• _Task description_: Please transcribe every record below exactly as it appears.

• _Data extracts_:
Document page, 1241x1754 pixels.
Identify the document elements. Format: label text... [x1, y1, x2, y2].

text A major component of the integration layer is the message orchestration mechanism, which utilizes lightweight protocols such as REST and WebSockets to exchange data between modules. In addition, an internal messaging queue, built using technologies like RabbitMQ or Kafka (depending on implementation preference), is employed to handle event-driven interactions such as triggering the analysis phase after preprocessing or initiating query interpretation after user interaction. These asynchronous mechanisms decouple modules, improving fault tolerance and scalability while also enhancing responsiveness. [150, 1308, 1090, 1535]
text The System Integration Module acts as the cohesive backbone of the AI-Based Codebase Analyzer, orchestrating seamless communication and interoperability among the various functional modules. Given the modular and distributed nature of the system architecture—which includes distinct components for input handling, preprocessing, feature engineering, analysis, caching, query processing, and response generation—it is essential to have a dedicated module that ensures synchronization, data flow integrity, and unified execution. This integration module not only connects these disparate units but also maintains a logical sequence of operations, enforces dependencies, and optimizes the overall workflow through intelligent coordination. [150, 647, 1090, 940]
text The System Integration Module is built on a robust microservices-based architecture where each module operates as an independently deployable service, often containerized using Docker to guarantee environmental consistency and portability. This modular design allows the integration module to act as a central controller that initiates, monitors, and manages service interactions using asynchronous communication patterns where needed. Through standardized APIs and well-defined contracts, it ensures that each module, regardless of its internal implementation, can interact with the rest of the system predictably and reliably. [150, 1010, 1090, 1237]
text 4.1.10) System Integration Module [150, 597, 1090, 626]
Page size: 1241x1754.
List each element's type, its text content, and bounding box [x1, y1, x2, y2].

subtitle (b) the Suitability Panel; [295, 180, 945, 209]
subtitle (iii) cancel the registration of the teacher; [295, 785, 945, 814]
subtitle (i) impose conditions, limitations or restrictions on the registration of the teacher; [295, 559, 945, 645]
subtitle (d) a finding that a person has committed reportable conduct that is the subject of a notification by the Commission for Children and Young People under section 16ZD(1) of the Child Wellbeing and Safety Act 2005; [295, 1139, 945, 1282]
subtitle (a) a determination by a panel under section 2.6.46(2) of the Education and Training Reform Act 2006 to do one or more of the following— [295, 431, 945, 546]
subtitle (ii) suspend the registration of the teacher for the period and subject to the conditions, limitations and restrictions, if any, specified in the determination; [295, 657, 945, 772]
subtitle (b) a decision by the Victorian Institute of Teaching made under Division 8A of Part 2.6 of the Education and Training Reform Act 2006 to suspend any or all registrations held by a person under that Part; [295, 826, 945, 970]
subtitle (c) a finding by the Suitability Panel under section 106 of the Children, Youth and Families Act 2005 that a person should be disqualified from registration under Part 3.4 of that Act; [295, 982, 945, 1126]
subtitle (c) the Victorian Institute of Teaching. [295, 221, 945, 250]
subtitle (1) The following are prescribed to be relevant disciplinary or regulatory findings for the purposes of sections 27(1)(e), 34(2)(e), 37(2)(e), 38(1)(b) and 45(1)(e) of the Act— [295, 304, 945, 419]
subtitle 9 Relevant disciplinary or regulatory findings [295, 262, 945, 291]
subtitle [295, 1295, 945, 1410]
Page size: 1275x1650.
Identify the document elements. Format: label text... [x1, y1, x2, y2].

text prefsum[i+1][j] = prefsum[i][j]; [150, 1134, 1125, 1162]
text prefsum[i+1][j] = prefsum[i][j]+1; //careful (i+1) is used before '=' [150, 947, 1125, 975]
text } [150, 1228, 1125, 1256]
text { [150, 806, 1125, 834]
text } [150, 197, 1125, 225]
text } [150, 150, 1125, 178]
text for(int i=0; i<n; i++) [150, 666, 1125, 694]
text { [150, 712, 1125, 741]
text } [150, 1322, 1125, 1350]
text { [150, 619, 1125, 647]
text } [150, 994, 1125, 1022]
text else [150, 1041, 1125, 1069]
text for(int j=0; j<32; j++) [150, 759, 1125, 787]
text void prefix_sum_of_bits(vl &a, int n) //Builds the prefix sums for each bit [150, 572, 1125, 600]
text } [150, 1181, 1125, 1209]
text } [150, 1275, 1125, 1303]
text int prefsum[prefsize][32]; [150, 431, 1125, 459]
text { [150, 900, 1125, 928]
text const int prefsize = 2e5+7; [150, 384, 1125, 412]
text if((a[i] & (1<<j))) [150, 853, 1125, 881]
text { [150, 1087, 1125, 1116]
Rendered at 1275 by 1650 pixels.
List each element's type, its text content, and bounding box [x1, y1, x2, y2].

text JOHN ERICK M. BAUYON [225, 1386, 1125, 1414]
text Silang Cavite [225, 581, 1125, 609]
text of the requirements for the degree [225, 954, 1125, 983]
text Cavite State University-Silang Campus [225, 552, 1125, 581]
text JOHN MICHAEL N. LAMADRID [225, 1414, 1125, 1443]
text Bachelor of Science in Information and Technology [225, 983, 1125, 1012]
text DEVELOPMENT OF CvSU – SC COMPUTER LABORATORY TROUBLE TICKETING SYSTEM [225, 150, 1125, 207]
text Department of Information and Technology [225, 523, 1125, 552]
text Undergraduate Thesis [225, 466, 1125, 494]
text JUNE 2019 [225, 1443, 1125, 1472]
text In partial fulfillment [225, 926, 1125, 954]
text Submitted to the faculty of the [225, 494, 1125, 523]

• _Response to this exercise_:
Document page, 1241x1754 pixels.
Identify the document elements. Format: label text... [x1, y1, x2, y2].

text A major component of the integration layer is the message orchestration mechanism, which utilizes lightweight protocols such as REST and WebSockets to exchange data between modules. In addition, an internal messaging queue, built using technologies like RabbitMQ or Kafka (depending on implementation preference), is employed to handle event-driven interactions such as triggering the analysis phase after preprocessing or initiating query interpretation after user interaction. These asynchronous mechanisms decouple modules, improving fault tolerance and scalability while also enhancing responsiveness. [150, 1308, 1090, 1535]
text The System Integration Module acts as the cohesive backbone of the AI-Based Codebase Analyzer, orchestrating seamless communication and interoperability among the various functional modules. Given the modular and distributed nature of the system architecture—which includes distinct components for input handling, preprocessing, feature engineering, analysis, caching, query processing, and response generation—it is essential to have a dedicated module that ensures synchronization, data flow integrity, and unified execution. This integration module not only connects these disparate units but also maintains a logical sequence of operations, enforces dependencies, and optimizes the overall workflow through intelligent coordination. [150, 647, 1090, 940]
text The System Integration Module is built on a robust microservices-based architecture where each module operates as an independently deployable service, often containerized using Docker to guarantee environmental consistency and portability. This modular design allows the integration module to act as a central controller that initiates, monitors, and manages service interactions using asynchronous communication patterns where needed. Through standardized APIs and well-defined contracts, it ensures that each module, regardless of its internal implementation, can interact with the rest of the system predictably and reliably. [150, 1010, 1090, 1237]
text 4.1.10) System Integration Module [150, 597, 1090, 626]
Page size: 1241x1754.
List each element's type, its text content, and bounding box [x1, y1, x2, y2].

subtitle (b) the Suitability Panel; [295, 180, 945, 209]
subtitle (iii) cancel the registration of the teacher; [295, 785, 945, 814]
subtitle (i) impose conditions, limitations or restrictions on the registration of the teacher; [295, 559, 945, 645]
subtitle (d) a finding that a person has committed reportable conduct that is the subject of a notification by the Commission for Children and Young People under section 16ZD(1) of the Child Wellbeing and Safety Act 2005; [295, 1139, 945, 1282]
subtitle (a) a determination by a panel under section 2.6.46(2) of the Education and Training Reform Act 2006 to do one or more of the following— [295, 431, 945, 546]
subtitle (ii) suspend the registration of the teacher for the period and subject to the conditions, limitations and restrictions, if any, specified in the determination; [295, 657, 945, 772]
subtitle (b) a decision by the Victorian Institute of Teaching made under Division 8A of Part 2.6 of the Education and Training Reform Act 2006 to suspend any or all registrations held by a person under that Part; [295, 826, 945, 970]
subtitle (c) a finding by the Suitability Panel under section 106 of the Children, Youth and Families Act 2005 that a person should be disqualified from registration under Part 3.4 of that Act; [295, 982, 945, 1126]
subtitle (c) the Victorian Institute of Teaching. [295, 221, 945, 250]
subtitle (1) The following are prescribed to be relevant disciplinary or regulatory findings for the purposes of sections 27(1)(e), 34(2)(e), 37(2)(e), 38(1)(b) and 45(1)(e) of the Act— [295, 304, 945, 419]
subtitle 9 Relevant disciplinary or regulatory findings [295, 262, 945, 291]
subtitle [295, 1295, 945, 1410]
Page size: 1275x1650.
Identify the document elements. Format: label text... [x1, y1, x2, y2].

text prefsum[i+1][j] = prefsum[i][j]; [150, 1134, 1125, 1162]
text prefsum[i+1][j] = prefsum[i][j]+1; //careful (i+1) is used before '=' [150, 947, 1125, 975]
text } [150, 1228, 1125, 1256]
text { [150, 806, 1125, 834]
text } [150, 197, 1125, 225]
text } [150, 150, 1125, 178]
text for(int i=0; i<n; i++) [150, 666, 1125, 694]
text { [150, 712, 1125, 741]
text } [150, 1322, 1125, 1350]
text { [150, 619, 1125, 647]
text } [150, 994, 1125, 1022]
text else [150, 1041, 1125, 1069]
text for(int j=0; j<32; j++) [150, 759, 1125, 787]
text void prefix_sum_of_bits(vl &a, int n) //Builds the prefix sums for each bit [150, 572, 1125, 600]
text } [150, 1181, 1125, 1209]
text } [150, 1275, 1125, 1303]
text int prefsum[prefsize][32]; [150, 431, 1125, 459]
text { [150, 900, 1125, 928]
text const int prefsize = 2e5+7; [150, 384, 1125, 412]
text if((a[i] & (1<<j))) [150, 853, 1125, 881]
text { [150, 1087, 1125, 1116]
Rendered at 1275 by 1650 pixels.
List each element's type, its text content, and bounding box [x1, y1, x2, y2].

text JOHN ERICK M. BAUYON [225, 1386, 1125, 1414]
text Silang Cavite [225, 581, 1125, 609]
text of the requirements for the degree [225, 954, 1125, 983]
text Cavite State University-Silang Campus [225, 552, 1125, 581]
text JOHN MICHAEL N. LAMADRID [225, 1414, 1125, 1443]
text Bachelor of Science in Information and Technology [225, 983, 1125, 1012]
text DEVELOPMENT OF CvSU – SC COMPUTER LABORATORY TROUBLE TICKETING SYSTEM [225, 150, 1125, 207]
text Department of Information and Technology [225, 523, 1125, 552]
text Undergraduate Thesis [225, 466, 1125, 494]
text JUNE 2019 [225, 1443, 1125, 1472]
text In partial fulfillment [225, 926, 1125, 954]
text Submitted to the faculty of the [225, 494, 1125, 523]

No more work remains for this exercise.